Please give back word for word the lines below, from the first one through the one with "Greatest risk to the sugar industry is".

___

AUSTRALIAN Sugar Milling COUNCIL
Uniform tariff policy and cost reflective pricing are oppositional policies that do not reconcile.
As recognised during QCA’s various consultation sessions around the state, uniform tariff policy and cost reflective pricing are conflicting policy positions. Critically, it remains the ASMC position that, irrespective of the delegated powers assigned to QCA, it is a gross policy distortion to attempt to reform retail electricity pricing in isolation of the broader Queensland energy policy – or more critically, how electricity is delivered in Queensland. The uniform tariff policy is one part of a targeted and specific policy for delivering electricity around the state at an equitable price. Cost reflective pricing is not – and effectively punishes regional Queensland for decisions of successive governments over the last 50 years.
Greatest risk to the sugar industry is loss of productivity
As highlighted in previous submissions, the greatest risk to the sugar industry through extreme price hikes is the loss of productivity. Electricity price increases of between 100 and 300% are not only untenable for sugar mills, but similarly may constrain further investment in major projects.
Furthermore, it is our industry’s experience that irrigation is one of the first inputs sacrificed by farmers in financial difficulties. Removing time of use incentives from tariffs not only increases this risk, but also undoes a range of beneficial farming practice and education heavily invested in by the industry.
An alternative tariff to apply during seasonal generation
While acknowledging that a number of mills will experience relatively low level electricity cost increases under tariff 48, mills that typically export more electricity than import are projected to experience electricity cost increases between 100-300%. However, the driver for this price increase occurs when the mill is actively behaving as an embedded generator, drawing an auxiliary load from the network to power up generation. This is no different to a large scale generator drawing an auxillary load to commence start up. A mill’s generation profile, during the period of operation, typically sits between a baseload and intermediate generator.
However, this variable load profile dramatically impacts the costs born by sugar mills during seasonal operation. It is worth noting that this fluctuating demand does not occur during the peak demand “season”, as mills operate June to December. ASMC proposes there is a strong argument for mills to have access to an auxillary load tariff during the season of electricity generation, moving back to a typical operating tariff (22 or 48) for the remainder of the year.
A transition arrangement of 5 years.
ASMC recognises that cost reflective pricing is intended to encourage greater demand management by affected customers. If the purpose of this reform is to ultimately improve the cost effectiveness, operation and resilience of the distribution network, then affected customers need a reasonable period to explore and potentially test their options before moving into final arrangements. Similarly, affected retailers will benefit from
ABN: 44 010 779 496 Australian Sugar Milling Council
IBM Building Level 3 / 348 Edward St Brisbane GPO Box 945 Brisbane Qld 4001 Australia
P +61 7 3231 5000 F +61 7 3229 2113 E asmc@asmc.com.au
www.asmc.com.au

___

# [Result]
AUSTRALIAN Sugar Milling COUNCIL
Uniform tariff policy and cost reflective pricing are oppositional policies that do not reconcile.
As recognised during QCA’s various consultation sessions around the state, uniform tariff policy and cost reflective pricing are conflicting policy positions. Critically, it remains the ASMC position that, irrespective of the delegated powers assigned to QCA, it is a gross policy distortion to attempt to reform retail electricity pricing in isolation of the broader Queensland energy policy – or more critically, how electricity is delivered in Queensland. The uniform tariff policy is one part of a targeted and specific policy for delivering electricity around the state at an equitable price. Cost reflective pricing is not – and effectively punishes regional Queensland for decisions of successive governments over the last 50 years.
Greatest risk to the sugar industry is loss of productivity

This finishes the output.